The Amazing Spider-man
Directed by Marc Webb
The reboot nobody asked for turns out to be exactly what the Spider-man franchise needed. A greenhorn, relative to previous series shepherd Sam Raimi, Marc Webb (500 Days of Summer) doesn't have the distinct visual style of Raimi, but neither does he have a career-load of stylistic idiosyncrasies to colour the picture, regardless of thematic appropriateness.
What he does have is a keen sense of comedic timing via editing and a genuine knack for guiding his actors to reach for honest naturalism in their performances; it's a welcome change from the Sunday-morning-cartoon-come-alive vibe of Raimi's trilogy.
Much fuss has been made about the perceived Dark Knight-ifiying of the vibrant web-slinger, but other than a distinctly less flashy colour palette, The Amazing Spider-man's more mature tone has everything to do with making this iteration closer to science fiction than science fantasy, at no expense to humour, quite the opposite, in fact.

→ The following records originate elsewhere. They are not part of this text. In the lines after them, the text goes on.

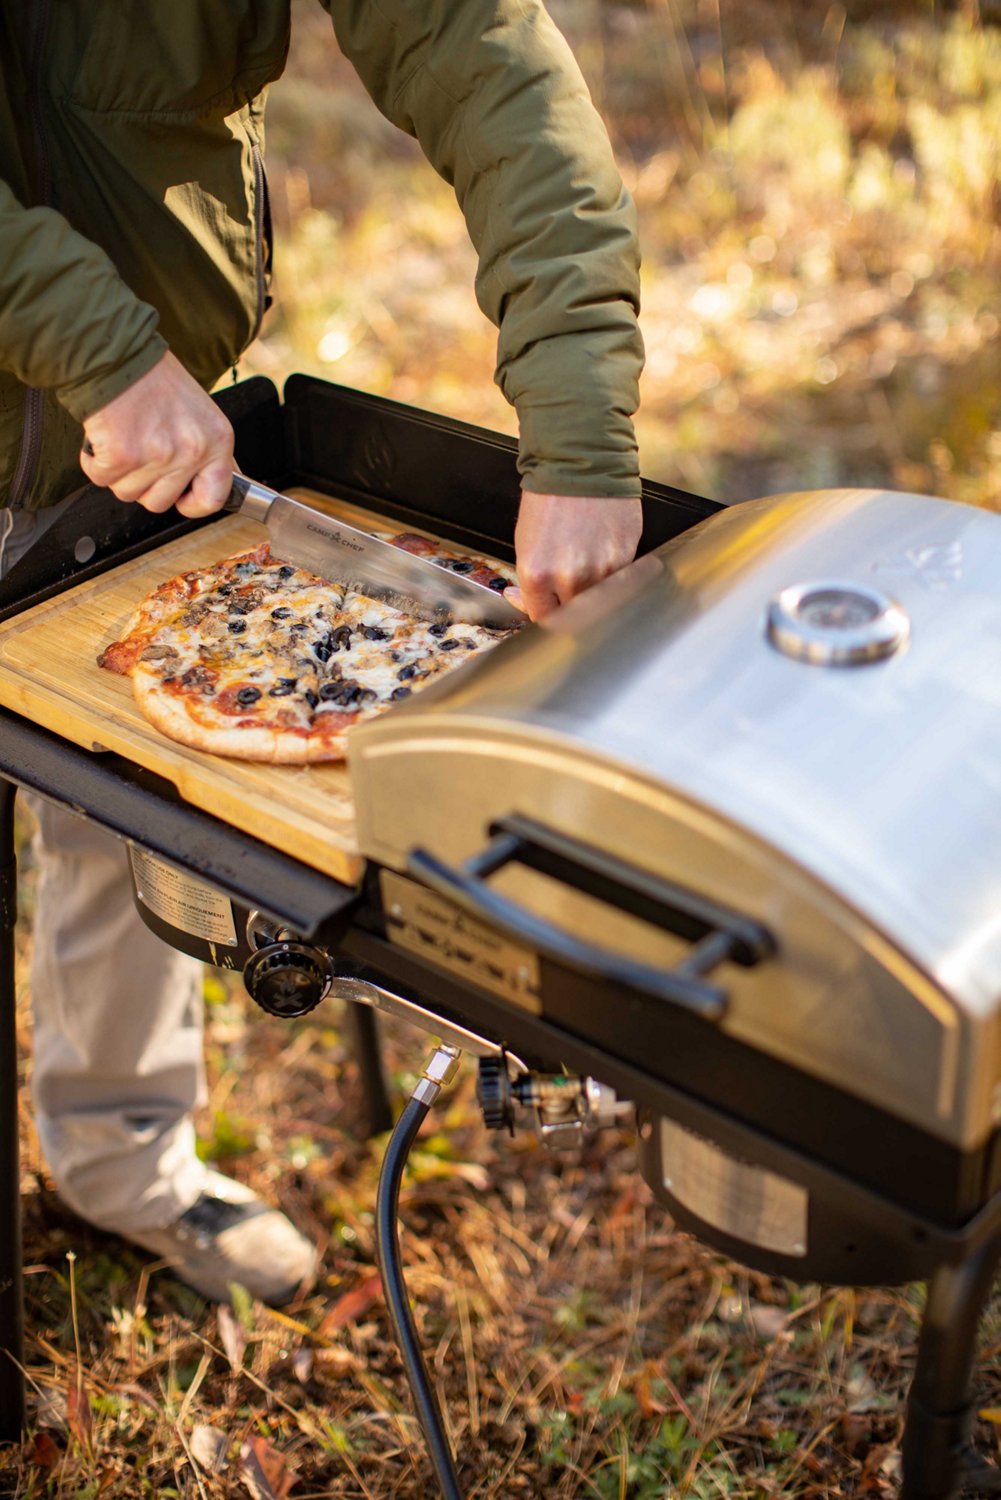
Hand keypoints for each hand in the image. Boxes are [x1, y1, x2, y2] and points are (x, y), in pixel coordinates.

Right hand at [81, 351, 234, 517]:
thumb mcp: (198, 413)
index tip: (179, 496)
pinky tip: (104, 437)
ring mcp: (158, 455)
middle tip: (140, 450)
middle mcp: (191, 451)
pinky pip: (101, 478)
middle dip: (144, 483)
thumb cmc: (154, 378)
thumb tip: (218, 483)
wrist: (117, 352)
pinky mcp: (123, 455)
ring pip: (129, 493)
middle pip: (160, 502)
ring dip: (119, 472)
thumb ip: (205, 450)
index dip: (191, 502)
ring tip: (124, 437)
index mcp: (217, 441)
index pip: (212, 499)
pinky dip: (95, 461)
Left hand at [508, 491, 642, 619]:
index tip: (547, 608)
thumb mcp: (526, 543)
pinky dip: (611, 577)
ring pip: (598, 605)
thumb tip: (529, 603)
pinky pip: (618, 585)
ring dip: (591, 592)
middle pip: (571, 618)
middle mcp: (569, 578)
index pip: (542, 618)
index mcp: (537, 574)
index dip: (545, 614)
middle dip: (568, 606)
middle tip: (566, 587)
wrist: (583, 465)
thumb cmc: (550, 498)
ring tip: (585, 563)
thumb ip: (533, 582)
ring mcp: (600, 571)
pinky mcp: (625, 560)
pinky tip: (601, 553)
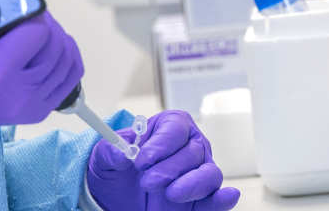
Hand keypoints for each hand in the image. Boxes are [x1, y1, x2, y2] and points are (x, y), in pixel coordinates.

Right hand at [0, 0, 81, 131]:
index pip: (35, 33)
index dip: (26, 14)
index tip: (8, 14)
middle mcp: (18, 96)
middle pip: (55, 44)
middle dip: (41, 24)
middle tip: (18, 20)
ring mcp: (32, 106)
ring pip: (66, 57)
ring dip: (53, 38)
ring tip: (28, 34)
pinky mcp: (40, 111)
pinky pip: (71, 74)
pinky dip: (65, 55)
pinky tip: (45, 48)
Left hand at [87, 110, 240, 210]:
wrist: (117, 198)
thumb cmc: (118, 169)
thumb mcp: (104, 157)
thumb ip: (109, 150)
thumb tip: (121, 152)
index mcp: (169, 129)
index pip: (175, 128)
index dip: (161, 143)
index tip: (141, 159)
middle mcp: (190, 148)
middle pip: (194, 152)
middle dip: (169, 168)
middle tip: (147, 181)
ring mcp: (198, 174)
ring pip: (210, 174)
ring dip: (191, 184)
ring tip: (170, 194)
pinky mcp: (202, 200)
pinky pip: (218, 199)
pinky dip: (222, 199)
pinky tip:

Andrew Garfield's Peter Parker is the brainy, smart-ass Spidey fans know, dishing sassy taunts to cops and criminals alike, not the demure, lovelorn, emotional simpleton Tobey Maguire was directed to play the wall-crawler as. Yes, this is another unnecessary origin story, but Webb and the writing team realize that and take great pains to tell the same major plot beats without revisiting situations or dialogue from Raimi's trifecta.
New information regarding the disappearance of Peter's parents doesn't feel particularly vital, but it does give practical backing to his genius-level intellect and dovetails nicely with the Dr. Connors/Lizard surrogate, paternal, mentorship-gone-monstrous angle.
One of many happy surprises, the Lizard graphics play much better on screen than in the stills, thus ameliorating a chief gripe of the fanboy set. As dynamic as the third-act action interplay is between Spidey and the limb-regenerating reptilian doctor (with the aid of solid, but not exceptional, 3D), The Amazing Spider-man's pulse beats strongest in the engaging romantic/comedic sparring between Emma Stone's delectable Gwen Stacey and Garfield's nuanced portrayal of Peter.
Less action-heavy than previous entries, but with greater focus on characters, embodied by actors dedicated to finding realism within the fantastic, this Spider-man marks the start of an excellent new trajectory for the loveable wall-crawler. Just, please, no more origins after this, okay?